Tuesday, December 30, 2008

Geography and Friendships in the Digital Age


Urlesque has the story of a funny e-mail exchange between two men. Here's the story: a man discovers a note from his new neighbor, explaining that he will be having a party and hopes that it doesn't get too noisy. And if does, all the man must do is let him know.

The man is furious that his neighbor is having a party and has gone to the trouble to make out a note on nice stationery, but won't invite him.

What I found interesting about this exchange is how it typifies the transcendance of geography in interpersonal relationships. In the 21st Century world of telecommunications, your social networks have far less to do with geographic proximity than interests and other intrinsic commonalities.

I've moved far, far too often in the 10.5 years since I graduated from college, and only in one apartment did I know any of my neighbors by name. In fact, apartment living may actually encourage this disconnection. Apartment neighbors live in such close proximity that they might maintain a certain interpersonal distance in order to respect each other's privacy, in a way that homeowners on half-acre lots do not need so greatly.

So the new neighbor's note is not really that odd in a social world where one's networks are fragmented into many microcultures instead of a few major monocultures. Thanks to telecommunications technology, we now have the option to find precisely who we wish to socialize with, instead of simply finding common ground with those with whom, through chance, we share geographic proximity.

It is not reasonable for a person to be angry at a neighbor for having a completely independent social life, as the concept of geographic neighbor has eroded greatly.

1 comment:

Brian Vinson said...

I would have been happy to get that note. It would have told me that Matthew was a good neighbor.

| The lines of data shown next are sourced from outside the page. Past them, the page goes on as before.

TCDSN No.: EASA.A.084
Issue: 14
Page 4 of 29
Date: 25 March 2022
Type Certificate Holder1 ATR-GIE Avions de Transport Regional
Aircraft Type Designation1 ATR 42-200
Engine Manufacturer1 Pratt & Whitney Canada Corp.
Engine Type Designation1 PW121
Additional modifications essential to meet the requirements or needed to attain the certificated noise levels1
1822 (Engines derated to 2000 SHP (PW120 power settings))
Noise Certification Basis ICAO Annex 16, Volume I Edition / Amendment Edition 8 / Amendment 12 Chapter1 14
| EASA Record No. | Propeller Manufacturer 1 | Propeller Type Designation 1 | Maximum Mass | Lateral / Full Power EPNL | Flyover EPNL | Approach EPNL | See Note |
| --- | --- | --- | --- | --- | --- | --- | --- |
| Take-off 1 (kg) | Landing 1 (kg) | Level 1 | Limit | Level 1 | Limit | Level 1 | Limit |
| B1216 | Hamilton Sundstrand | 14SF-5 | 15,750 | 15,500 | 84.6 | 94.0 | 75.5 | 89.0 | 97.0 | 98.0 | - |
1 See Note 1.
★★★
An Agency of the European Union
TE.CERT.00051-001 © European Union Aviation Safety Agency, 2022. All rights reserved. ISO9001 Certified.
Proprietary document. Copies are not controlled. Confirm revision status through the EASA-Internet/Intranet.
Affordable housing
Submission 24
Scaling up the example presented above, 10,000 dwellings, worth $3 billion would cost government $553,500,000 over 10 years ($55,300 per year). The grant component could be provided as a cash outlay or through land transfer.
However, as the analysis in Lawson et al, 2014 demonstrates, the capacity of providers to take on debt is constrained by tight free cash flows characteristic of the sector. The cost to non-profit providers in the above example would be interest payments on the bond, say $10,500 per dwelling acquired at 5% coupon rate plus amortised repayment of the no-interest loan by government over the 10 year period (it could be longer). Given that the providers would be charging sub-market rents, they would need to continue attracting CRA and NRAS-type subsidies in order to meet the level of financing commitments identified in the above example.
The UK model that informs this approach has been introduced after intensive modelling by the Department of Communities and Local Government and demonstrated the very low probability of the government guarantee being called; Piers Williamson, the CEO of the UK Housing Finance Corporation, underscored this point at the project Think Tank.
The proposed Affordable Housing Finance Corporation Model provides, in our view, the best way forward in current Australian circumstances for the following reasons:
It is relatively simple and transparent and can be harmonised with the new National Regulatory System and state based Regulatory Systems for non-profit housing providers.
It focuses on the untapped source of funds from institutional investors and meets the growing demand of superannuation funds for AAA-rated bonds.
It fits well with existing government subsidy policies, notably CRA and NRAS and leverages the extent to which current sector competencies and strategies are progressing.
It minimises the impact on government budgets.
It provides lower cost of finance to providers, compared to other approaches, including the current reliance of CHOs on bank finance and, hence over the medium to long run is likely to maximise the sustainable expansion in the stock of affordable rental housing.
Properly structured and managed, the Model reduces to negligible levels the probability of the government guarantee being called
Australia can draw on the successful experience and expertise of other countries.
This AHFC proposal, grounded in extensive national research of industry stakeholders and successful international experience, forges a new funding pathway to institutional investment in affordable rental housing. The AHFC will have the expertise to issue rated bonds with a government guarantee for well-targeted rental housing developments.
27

When I lived in an apartment, my neighbor was a broadcasting student and he loved listening to his music... LOUD. I had to go over a few times to pound on the door at 2 am to get him to turn it down. When I moved out, I asked him if he wanted my couch (beat moving it down 3 flights of stairs, + he didn't have any furniture at all). He was almost in shock that I gave it to him after he'd not been such a good neighbor.